Give the part of the records that opens at the start and closes with the line containing "Search public records, court" as a numbered list, leaving out blank lines and including both ends.

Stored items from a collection
• • • • •

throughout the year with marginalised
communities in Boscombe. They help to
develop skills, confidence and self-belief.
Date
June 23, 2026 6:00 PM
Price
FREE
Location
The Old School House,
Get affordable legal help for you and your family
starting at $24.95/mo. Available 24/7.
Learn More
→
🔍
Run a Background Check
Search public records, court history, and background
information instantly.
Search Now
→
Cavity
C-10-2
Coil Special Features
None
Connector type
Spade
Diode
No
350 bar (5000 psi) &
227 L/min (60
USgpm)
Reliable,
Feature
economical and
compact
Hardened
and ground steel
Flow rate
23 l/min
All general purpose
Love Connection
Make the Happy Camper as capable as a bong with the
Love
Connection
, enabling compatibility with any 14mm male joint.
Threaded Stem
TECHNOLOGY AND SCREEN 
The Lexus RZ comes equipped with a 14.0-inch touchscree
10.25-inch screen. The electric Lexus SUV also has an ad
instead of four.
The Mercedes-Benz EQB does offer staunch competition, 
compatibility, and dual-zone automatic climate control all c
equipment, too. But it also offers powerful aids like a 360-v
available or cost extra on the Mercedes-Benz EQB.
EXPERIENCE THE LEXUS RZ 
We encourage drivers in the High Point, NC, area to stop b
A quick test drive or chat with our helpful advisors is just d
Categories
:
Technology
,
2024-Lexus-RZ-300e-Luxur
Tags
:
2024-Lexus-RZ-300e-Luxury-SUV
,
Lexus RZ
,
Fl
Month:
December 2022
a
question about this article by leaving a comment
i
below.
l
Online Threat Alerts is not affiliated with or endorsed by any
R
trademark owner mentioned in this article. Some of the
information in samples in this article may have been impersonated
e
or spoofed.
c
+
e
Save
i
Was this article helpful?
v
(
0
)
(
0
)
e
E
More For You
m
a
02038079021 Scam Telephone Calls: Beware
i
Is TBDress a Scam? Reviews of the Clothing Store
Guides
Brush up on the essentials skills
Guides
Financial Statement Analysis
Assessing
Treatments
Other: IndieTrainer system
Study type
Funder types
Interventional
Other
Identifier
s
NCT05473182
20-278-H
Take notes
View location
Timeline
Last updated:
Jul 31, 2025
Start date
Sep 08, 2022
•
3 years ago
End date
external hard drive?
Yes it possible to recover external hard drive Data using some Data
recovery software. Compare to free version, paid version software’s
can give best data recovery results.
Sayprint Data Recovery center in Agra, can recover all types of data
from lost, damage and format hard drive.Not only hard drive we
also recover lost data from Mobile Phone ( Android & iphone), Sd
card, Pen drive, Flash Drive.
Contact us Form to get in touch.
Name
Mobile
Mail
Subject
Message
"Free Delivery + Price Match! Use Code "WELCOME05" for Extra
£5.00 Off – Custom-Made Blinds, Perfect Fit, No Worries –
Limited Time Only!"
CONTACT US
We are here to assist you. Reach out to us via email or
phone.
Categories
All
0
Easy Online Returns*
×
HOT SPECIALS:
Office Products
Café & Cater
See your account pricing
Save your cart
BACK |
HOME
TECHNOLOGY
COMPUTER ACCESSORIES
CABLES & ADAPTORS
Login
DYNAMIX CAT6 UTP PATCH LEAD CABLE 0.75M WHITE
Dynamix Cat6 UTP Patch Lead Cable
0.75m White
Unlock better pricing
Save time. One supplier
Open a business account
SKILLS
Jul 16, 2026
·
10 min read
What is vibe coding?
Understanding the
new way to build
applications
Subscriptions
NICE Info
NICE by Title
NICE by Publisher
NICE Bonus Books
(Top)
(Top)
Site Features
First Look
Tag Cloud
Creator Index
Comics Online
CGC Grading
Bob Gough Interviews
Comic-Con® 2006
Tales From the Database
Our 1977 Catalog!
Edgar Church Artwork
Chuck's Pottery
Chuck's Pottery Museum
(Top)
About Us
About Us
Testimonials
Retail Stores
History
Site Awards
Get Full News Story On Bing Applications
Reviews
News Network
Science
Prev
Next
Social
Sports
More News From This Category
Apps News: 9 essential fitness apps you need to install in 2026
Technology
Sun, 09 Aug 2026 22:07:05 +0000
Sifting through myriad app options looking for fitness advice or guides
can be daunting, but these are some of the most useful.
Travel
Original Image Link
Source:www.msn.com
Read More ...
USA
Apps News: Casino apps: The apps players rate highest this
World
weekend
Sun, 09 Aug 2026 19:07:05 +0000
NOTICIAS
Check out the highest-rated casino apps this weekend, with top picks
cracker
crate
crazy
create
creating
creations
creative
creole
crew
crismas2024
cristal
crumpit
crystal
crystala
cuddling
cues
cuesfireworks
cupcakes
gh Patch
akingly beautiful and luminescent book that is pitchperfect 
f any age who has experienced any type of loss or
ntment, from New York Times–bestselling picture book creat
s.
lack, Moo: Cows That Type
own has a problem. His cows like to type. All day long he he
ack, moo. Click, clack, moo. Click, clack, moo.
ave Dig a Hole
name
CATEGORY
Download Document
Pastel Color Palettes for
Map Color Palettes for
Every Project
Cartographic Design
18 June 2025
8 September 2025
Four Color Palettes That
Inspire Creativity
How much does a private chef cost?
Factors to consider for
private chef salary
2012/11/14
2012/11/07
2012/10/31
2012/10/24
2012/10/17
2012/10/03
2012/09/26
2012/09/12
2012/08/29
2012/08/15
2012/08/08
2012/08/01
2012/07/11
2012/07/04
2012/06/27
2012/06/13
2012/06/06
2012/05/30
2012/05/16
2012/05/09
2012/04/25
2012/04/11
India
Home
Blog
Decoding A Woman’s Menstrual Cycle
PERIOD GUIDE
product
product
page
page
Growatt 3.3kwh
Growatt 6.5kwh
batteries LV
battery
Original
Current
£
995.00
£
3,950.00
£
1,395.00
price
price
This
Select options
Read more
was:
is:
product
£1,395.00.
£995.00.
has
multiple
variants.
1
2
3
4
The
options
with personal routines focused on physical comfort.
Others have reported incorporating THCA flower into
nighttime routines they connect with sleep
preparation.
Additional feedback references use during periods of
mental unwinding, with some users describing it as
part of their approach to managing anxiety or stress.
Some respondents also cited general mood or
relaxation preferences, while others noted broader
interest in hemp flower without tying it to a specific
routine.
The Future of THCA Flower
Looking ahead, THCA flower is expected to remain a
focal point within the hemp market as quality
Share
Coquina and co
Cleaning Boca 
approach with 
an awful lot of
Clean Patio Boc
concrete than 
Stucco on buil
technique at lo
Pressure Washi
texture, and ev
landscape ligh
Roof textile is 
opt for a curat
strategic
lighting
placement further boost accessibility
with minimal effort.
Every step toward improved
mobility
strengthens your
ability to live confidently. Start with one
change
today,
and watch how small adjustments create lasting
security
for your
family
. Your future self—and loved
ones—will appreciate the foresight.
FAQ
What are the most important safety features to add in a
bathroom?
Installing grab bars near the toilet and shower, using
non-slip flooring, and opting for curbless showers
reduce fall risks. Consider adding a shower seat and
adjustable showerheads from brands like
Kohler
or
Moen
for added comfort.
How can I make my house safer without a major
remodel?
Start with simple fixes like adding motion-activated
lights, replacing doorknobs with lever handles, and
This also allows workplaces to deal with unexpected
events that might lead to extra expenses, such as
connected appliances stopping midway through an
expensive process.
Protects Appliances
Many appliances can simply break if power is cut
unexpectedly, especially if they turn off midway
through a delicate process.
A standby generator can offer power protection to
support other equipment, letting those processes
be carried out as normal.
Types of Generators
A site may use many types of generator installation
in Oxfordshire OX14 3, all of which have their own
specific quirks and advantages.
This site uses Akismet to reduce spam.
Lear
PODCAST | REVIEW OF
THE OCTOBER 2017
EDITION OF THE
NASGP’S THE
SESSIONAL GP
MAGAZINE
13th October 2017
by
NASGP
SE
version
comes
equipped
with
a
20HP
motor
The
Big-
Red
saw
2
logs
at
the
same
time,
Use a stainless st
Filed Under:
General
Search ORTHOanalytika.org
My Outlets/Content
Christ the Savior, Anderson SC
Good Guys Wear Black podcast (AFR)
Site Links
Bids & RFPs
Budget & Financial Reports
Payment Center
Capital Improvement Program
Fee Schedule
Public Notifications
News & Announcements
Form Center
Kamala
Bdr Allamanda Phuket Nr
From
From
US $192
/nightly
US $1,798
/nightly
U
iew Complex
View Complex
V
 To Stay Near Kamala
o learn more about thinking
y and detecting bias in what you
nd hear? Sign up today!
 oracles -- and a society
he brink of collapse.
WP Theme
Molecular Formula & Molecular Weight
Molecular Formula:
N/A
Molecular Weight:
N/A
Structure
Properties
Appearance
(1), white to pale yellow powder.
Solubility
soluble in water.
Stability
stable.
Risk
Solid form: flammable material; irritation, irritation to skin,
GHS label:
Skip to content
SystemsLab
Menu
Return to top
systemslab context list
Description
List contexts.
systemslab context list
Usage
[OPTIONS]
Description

• • • • •

EXERCISE OUTPUT:
1. throughout the year with marginalised
2. communities in Boscombe. They help to
3. develop skills, confidence and self-belief.
4. Date
5. June 23, 2026 6:00 PM
6. Price
7. FREE
8. Location
9. The Old School House,
10. Get affordable legal help for you and your family
11. starting at $24.95/mo. Available 24/7.
12. Learn More
13. →
14. 🔍
15. Run a Background Check
16. Search public records, court history, and background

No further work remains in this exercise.